Grocery store "sweetbreads" long overlooked

PITTSBURGH, PA—Long intentionally overlooked by squeamish shoppers, the nation's huge backlog of unsold "sweetbreads" may be the answer to ongoing shortages of organs for transplantation, according to leading scientiests in the field.

Early this past August, surgeons at the University of Pittsburg announced they had successfully transplanted a package of store-bought beef kidneys into a 32 year-old woman with end-stage renal disease (ESRD). Although the woman has required very high doses of immunosupressive drugs, the kidney is said to be functioning normally.

According to Dr. Andrew Rizzo, the transplant surgeon who coordinated the operation, the idea came to him "out of the blue."
On sale, Aisle 12

On sale, Aisle 12

"I'd just come from yet another Organ Network meeting, and everyone's still talking about the organ shortage. I had to get groceries on the way home, and suddenly it hit me: livers, kidneys, pancreases, hearts! There, in the back of the meat section. I've walked past 'em a million times, but I never thought to transplant them into anyone. And a voice inside me said, go for it!"

According to Larry McNeely, a spokesman for the National Grocer's Alliance, supermarkets are only too happy to get rid of these products. "According to our statistics, these ghoulish items are purchased mostly by Scottish people and by college students who plan to use them for pranks. But usually they're, like, the most difficult items in our inventory to unload, even on the typically clueless American consumer. You BET we're happy they're gonna be used for something!!"
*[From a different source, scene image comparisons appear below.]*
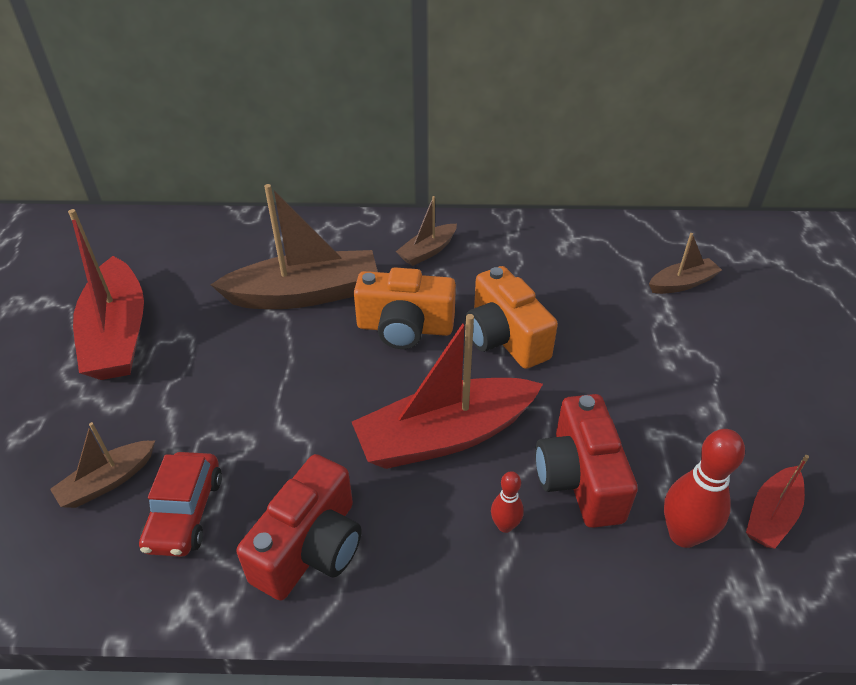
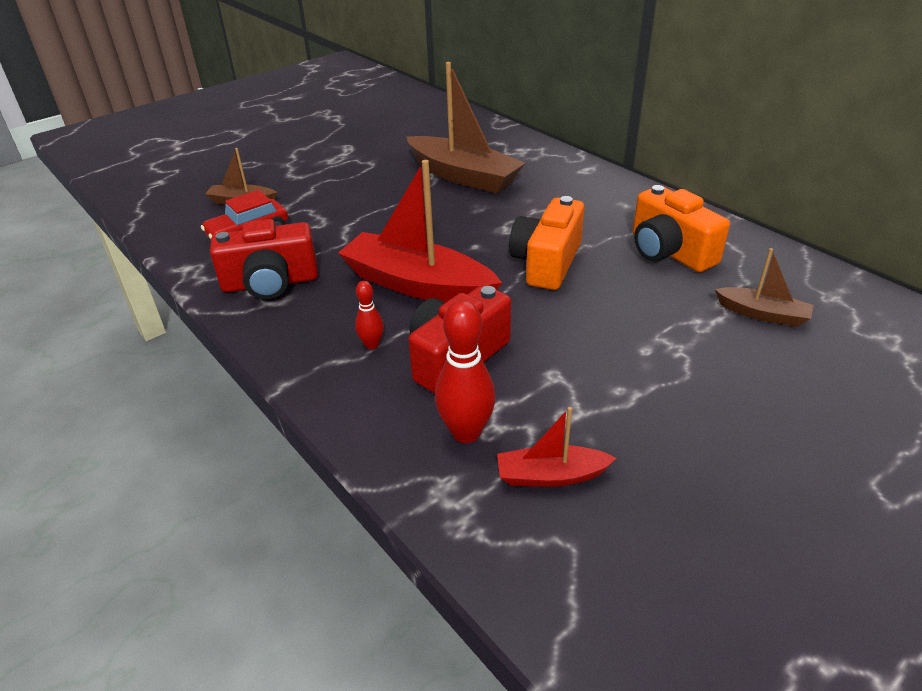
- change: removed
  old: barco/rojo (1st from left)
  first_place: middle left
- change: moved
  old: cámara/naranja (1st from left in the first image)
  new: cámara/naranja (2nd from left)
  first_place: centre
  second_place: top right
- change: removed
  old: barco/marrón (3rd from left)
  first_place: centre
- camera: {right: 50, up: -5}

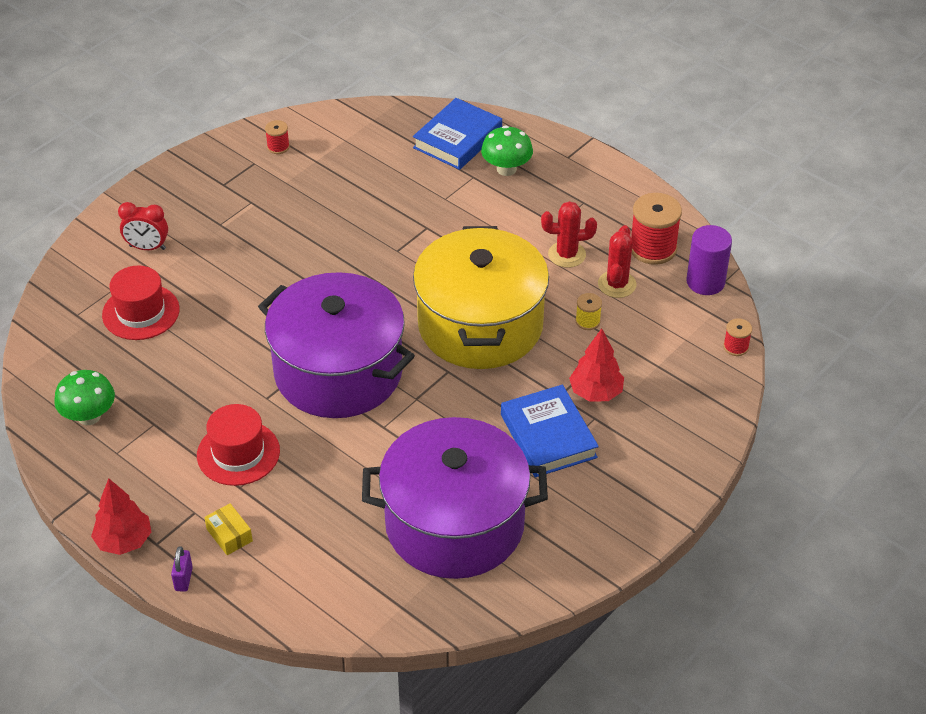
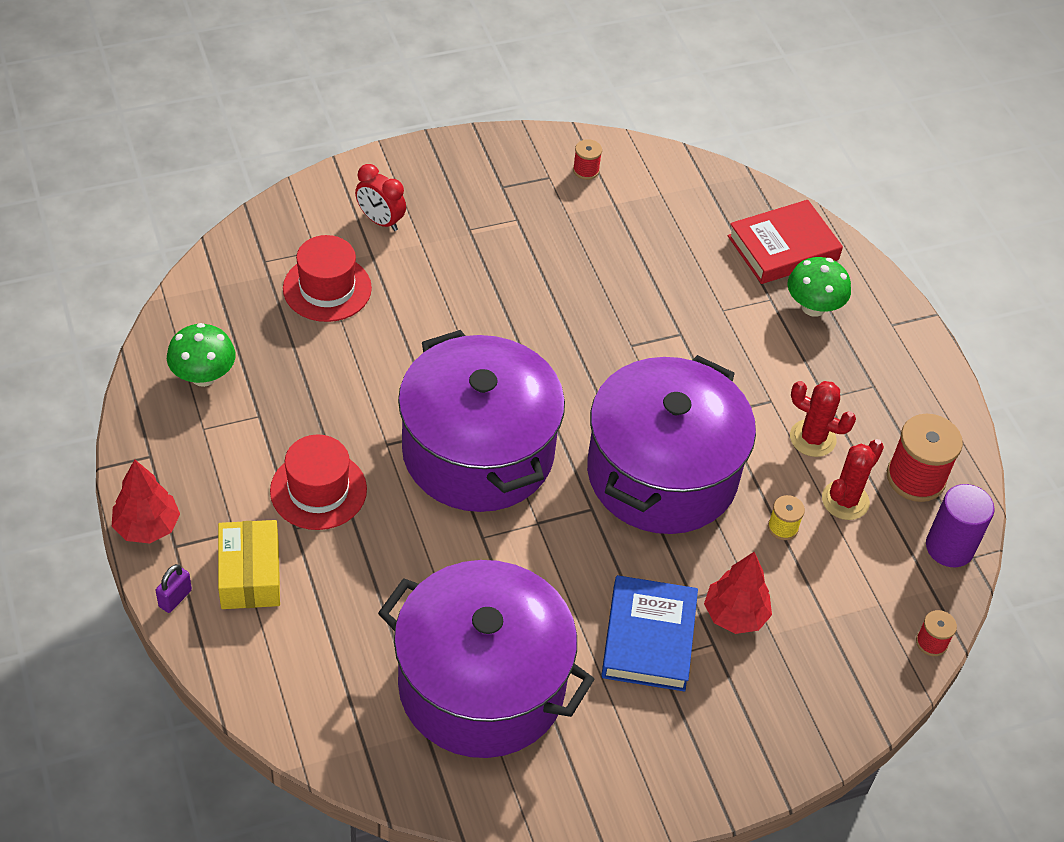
- change: resized
  old: caja/amarillo
  first_place: bottom left
  second_place: bottom left
  factor: 1.66
- change: recoloured
  old: libro/azul (1st from left)
  new: libro/rojo
  first_place: top centre
  second_place: top right
- change: recoloured
  old: olla/amarillo
  new: olla/morado (3rd from left)
  first_place: centre
  second_place: centre
- camera: {right: 25, up: 5}

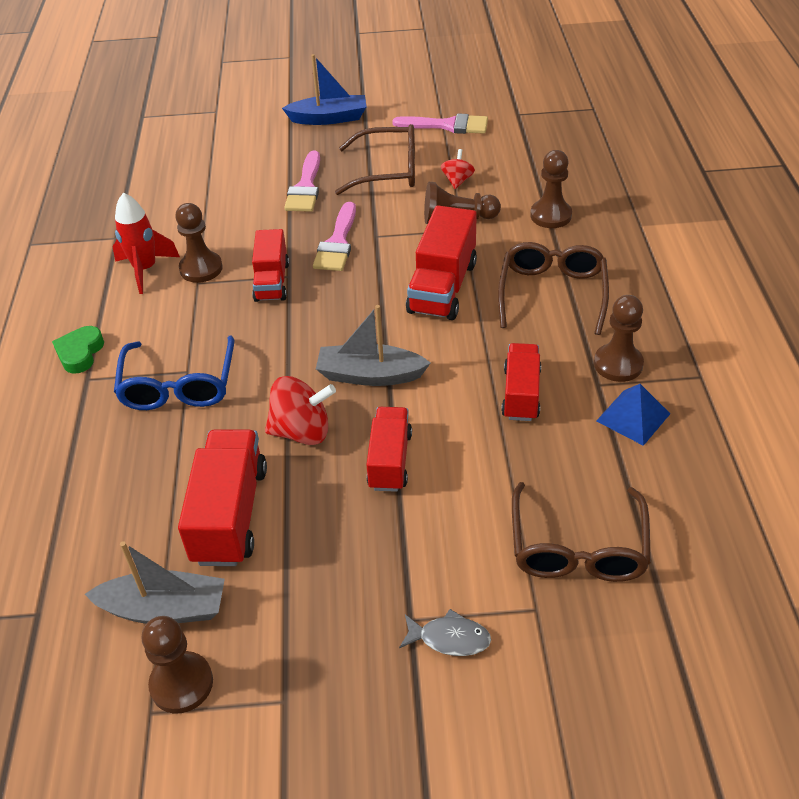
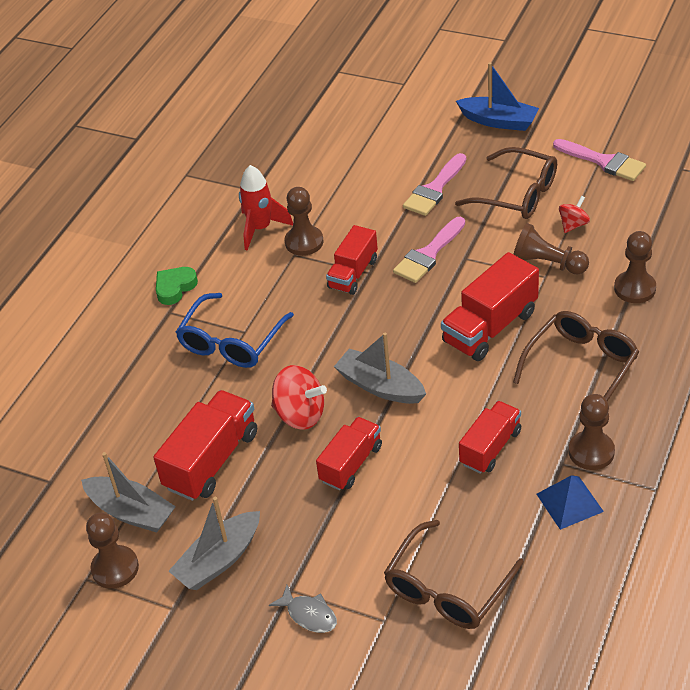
- change: added
  new: barco/gris (2nd from left)
  second_place: bottom left
- camera: {right: 30, up: 0}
Gross stuff at the butcher counter may not be the only overlooked organ transplantation resource. In an elegant series of experiments earlier this month, scientists at the University of Oklahoma were able to restore some liver function to a cirrhotic patient by infusing him with a chopped liver preparation purchased at a local deli. The patient, a retired Borsht Belt comedian, tolerated the procedure well, but died suddenly several days later, as a result of an "onion embolism".
Beef kidney transplant

Beef kidney transplant

However, according to U of O transplant team leader Dr. Sandra Scott, scientists gained valuable knowledge from this experiment. "We definitely have to be more careful about picking out the bits of onion and chopped egg prior to infusion", she said. Scott cautioned that "as an elderly Jewish man, the patient's chopped liver tolerance was extremely high. It's not clear that these findings are applicable to gentiles, or even to younger Jews."

Meanwhile, surgeons in Pittsburg are preparing to transplant a store-bought slice of pancreas into a 59 year-old diabetic man, while investigators at the N.I.H. explore whether an order of sheep's brains in vinaigrette, purchased at the Middle East Cafe in Bethesda, MD, can improve the cognitive abilities of a head-injury victim.